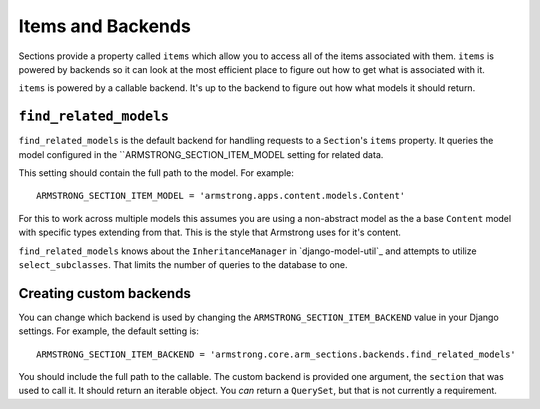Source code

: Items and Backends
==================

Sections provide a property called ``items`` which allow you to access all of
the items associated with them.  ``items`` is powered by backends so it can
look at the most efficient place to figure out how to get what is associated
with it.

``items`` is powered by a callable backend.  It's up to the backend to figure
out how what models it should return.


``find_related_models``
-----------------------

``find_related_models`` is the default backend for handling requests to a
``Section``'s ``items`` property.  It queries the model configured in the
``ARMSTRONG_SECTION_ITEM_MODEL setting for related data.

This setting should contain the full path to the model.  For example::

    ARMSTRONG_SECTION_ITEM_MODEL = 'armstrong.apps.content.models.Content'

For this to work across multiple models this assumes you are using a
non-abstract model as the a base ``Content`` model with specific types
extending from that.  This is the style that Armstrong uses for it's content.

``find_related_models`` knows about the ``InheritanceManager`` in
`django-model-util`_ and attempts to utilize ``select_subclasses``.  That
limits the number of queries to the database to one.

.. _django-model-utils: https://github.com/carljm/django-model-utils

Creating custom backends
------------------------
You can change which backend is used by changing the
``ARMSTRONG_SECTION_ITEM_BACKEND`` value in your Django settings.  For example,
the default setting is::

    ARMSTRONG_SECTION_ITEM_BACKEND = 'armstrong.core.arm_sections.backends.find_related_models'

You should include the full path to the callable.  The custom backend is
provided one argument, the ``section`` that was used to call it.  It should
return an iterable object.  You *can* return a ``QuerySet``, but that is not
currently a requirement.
========================================================================
(WORK INSTRUCTION) The job is to set down the whole listing exactly, excluding any images.

(WRITTEN SOLUTION)
Source code

: Items and Backends
==================

Sections provide a property called ``items`` which allow you to access all of
the items associated with them.  ``items`` is powered by backends so it can
look at the most efficient place to figure out how to get what is associated
with it.

``items`` is powered by a callable backend.  It's up to the backend to figure
out how what models it should return.


``find_related_models``
-----------------------

``find_related_models`` is the default backend for handling requests to a
``Section``'s ``items`` property.  It queries the model configured in the
``ARMSTRONG_SECTION_ITEM_MODEL setting for related data.

This setting should contain the full path to the model.  For example::

    ARMSTRONG_SECTION_ITEM_MODEL = 'armstrong.apps.content.models.Content'

For this to work across multiple models this assumes you are using a
non-abstract model as the a base ``Content`` model with specific types
extending from that.  This is the style that Armstrong uses for it's content.

``find_related_models`` knows about the ``InheritanceManager`` in
`django-model-util`_ and attempts to utilize ``select_subclasses``.  That
limits the number of queries to the database to one.

.. _django-model-utils: https://github.com/carljm/django-model-utils

Creating custom backends
------------------------
You can change which backend is used by changing the
``ARMSTRONG_SECTION_ITEM_BACKEND`` value in your Django settings.  For example,
the default setting is::

    ARMSTRONG_SECTION_ITEM_BACKEND = 'armstrong.core.arm_sections.backends.find_related_models'

You should include the full path to the callable.  The custom backend is
provided one argument, the ``section`` that was used to call it.  It should
return an iterable object.  You *can* return a ``QuerySet``, but that is not
currently a requirement.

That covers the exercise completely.